Roosevelt-Corollary

The Roosevelt Corollary ( engl. the Roosevelt Corollary ) was promulgated on December 6, 1904 by U.S. President Theodore Roosevelt in his annual message to Congress as an addition to the Monroe Doctrine.

By Corollary Roosevelt changed the previous interpretation of the Monroe Doctrine crucial. Had they rejected only a right of intervention of the European powers in the Americas, so Roosevelt postulated in addition an explicit function referee of the USA, coupled with a right of intervention in internal American conflicts. Even if the U.S. had intervened repeatedly in conflicts other American States before 1904, this was with the original content of the Monroe Doctrine, according to which the American States alone clarify their affairs without Europe, not clearly compatible. Former U.S. interventions had accordingly also always found a partly vehement opposition in their own country. President Roosevelt thus broke with a long tradition of isolationism in American foreign policy. He came across too harsh criticism in his own country: So he was accused of acting against the precepts of the Constitution of the United States of America, breaching international law as well as to operate a militaristic and imperialist foreign policy.

The " Roosevelt Corollary " to the Monroe Doctrine in part:

" If a nation shows that it knows how to act sensibly and with strength and decency in social and political issues that it keeps order and pays its debts, it needs no interference from the United States to be feared. Permanent wrongdoing or impotence, which amounts to a loosening of the ties of civilized society, may in America, as elsewhere, ultimately require intervention by some civilized nation, and in the Western Hemisphere the adherence of the United States to the Monroe Doctrine like them in flagrant cases such wrongdoing or impotence, if force even against their will, to exercise an international police power. "
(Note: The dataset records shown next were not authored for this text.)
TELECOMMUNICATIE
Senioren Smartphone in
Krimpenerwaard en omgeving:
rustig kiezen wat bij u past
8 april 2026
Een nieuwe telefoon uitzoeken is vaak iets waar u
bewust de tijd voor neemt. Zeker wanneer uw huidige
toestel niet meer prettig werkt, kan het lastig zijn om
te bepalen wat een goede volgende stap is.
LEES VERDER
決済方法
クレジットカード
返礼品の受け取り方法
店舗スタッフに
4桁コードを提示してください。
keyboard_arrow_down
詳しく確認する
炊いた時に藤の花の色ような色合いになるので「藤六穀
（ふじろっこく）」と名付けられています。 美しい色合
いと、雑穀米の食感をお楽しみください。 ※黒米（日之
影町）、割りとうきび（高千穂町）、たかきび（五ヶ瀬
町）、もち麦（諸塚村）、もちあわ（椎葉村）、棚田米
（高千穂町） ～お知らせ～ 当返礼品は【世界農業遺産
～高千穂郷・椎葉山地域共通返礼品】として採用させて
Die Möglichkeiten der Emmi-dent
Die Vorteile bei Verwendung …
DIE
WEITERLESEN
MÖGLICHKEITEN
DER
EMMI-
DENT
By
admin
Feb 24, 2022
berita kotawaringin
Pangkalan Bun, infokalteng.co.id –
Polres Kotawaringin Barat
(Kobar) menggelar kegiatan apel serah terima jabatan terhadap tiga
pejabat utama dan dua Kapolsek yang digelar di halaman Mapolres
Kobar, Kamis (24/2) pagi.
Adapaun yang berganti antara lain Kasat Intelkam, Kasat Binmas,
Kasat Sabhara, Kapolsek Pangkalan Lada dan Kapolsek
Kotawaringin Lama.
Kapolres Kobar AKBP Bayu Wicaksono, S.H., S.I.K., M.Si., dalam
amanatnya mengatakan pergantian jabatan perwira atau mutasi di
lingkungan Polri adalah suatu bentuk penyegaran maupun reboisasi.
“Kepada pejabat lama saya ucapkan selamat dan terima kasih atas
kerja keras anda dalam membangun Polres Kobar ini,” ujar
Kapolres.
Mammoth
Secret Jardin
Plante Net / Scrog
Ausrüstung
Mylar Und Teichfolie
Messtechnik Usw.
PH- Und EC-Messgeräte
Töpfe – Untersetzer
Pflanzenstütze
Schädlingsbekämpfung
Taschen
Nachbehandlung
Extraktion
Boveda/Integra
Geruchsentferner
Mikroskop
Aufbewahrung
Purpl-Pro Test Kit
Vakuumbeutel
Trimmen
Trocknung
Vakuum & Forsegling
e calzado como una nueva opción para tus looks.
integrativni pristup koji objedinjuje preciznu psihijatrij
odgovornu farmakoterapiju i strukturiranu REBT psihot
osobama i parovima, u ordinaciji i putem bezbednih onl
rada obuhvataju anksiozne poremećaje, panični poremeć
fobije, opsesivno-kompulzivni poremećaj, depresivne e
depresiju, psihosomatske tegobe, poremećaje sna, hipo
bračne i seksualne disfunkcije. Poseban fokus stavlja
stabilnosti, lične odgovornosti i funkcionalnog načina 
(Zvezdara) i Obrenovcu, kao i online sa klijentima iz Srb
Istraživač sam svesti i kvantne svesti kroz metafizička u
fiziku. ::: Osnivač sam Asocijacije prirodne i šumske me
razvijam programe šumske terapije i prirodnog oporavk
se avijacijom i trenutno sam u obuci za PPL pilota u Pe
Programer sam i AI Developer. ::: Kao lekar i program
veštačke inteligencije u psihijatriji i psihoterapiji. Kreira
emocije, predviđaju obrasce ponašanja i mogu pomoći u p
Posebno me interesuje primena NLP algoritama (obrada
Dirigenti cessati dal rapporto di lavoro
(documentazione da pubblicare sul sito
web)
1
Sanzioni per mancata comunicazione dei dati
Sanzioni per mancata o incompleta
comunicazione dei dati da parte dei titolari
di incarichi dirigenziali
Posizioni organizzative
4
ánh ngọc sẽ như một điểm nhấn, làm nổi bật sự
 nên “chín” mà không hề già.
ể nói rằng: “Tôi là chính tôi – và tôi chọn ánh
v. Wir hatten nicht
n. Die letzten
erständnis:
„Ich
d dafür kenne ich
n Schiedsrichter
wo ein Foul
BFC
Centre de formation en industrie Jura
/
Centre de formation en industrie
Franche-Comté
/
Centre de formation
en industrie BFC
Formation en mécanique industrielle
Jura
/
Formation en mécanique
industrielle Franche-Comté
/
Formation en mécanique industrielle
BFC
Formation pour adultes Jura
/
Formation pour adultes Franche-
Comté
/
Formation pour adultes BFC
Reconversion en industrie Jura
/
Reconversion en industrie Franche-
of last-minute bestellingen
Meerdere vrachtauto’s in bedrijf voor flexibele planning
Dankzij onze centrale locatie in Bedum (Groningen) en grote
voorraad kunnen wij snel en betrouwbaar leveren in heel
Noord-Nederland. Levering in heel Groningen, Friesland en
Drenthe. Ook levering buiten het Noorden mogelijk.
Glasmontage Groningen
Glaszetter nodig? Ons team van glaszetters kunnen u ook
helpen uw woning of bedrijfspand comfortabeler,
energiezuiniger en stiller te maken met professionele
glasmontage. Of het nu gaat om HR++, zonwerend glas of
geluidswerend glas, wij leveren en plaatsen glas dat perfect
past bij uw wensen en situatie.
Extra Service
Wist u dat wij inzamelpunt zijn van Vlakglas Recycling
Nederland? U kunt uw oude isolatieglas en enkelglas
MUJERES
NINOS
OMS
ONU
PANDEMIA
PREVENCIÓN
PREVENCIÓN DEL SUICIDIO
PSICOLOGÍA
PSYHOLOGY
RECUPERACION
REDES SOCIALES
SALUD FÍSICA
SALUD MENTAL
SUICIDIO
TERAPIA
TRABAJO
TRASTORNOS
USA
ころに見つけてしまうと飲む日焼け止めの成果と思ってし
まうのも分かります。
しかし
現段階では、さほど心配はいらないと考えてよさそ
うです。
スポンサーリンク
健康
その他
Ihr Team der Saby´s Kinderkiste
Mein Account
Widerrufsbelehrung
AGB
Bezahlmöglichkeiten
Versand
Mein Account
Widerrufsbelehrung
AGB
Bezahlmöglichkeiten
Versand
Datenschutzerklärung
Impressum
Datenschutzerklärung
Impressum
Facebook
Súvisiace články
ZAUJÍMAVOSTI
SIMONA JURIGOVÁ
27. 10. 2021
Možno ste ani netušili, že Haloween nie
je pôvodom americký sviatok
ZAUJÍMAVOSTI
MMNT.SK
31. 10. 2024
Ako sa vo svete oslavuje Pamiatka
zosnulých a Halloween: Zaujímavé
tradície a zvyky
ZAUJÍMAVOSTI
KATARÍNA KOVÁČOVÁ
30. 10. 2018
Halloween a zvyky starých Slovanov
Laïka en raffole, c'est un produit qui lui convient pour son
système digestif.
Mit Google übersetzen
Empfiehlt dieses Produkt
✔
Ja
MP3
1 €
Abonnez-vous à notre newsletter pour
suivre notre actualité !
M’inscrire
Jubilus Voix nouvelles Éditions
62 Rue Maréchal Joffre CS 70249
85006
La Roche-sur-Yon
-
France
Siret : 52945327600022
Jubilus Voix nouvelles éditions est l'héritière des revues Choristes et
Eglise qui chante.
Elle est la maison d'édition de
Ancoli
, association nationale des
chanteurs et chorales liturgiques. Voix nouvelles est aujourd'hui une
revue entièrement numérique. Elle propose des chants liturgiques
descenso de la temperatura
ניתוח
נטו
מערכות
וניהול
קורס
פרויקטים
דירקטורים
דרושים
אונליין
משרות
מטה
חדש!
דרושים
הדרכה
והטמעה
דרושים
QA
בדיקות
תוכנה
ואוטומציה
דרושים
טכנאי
The Roosevelt Corollary, therefore, is also typical of the high phase of modern imperialism, in which the United States after an initial reluctance on the ambition of the European colonial powers involved for the " division of the world ". As a result, the United States intervened in various Central American countries with military interventions and partly long-term stationing of troops, such as in Haiti, Nicaragua and the Dominican Republic.

Once under President Herbert Hoover relations with South and Central America had significantly improved, and the last U.S. troops from Nicaragua and Haiti had been recalled, recanted his successor, Franklin Roosevelt, the Corollary final order as part of the Good Neighbor policy of his predecessor other ways the intra- American cooperation (and control) to tread.